Mort felt the entire group of events threatening to overwhelm him. If it did, Shooter would be there, slipping happily into control and doing all sorts of evil things with Mort's body and DNA. He knew it.
"What could have triggered this, Mr Rainey?"
"Please, don't call me that!"
"Mort! Sorry, Mort."
He rested his head in his hands, and watched the world outside the window. Somewhere out there, people were getting married, living happily ever after, having children…
"…Amy, my wife… ex-wife, she…" he took a gulp "lost our baby."
The silence seemed unfittingly normal. He'd expected horror, pain, but all he got was a feeling of closure, of having said it, and it being out there, not eating at him.

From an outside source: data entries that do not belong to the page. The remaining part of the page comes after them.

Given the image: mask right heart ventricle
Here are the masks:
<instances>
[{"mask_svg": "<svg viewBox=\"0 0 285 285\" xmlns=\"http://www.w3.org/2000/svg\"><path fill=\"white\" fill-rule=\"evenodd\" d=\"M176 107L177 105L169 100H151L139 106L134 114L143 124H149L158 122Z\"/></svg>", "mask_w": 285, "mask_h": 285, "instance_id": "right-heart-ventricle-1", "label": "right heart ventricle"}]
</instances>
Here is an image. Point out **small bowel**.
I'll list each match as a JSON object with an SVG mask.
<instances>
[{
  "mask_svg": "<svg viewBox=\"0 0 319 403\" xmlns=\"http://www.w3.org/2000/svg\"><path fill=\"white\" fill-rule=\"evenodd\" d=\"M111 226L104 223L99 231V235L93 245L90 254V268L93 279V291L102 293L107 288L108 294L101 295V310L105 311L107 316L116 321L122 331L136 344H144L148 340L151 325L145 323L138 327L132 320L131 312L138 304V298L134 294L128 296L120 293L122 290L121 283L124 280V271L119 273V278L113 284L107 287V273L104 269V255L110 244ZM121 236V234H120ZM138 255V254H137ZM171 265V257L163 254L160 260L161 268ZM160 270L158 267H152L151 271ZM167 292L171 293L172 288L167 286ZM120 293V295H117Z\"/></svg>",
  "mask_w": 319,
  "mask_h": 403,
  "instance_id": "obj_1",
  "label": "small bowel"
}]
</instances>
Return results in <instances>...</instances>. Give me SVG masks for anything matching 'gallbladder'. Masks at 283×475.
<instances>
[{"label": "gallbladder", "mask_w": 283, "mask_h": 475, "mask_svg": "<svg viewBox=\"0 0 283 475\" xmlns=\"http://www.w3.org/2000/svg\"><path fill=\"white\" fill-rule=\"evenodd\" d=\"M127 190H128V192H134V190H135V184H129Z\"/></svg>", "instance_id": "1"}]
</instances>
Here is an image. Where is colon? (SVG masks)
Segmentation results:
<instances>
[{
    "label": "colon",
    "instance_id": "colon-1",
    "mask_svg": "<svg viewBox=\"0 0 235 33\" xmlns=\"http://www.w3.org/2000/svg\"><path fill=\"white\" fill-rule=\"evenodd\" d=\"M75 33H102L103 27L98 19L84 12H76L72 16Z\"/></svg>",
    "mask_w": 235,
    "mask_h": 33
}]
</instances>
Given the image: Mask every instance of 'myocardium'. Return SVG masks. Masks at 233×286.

Then something did happen. Dr Carlton stood up, put her clipboard neatly on her chair, and sat down next to him, resting a comforting hand on his shoulder.
"I know."
"Really?"
"Hmmm. And I know something else too."
Mort blinked. He felt salty liquid splashing against his eyelashes. He raised a hand to wipe the tears away, hoping that Shooter wasn't paying attention in this moment of extreme vulnerability.
"What?"
"I know a way to make John Shooter go away."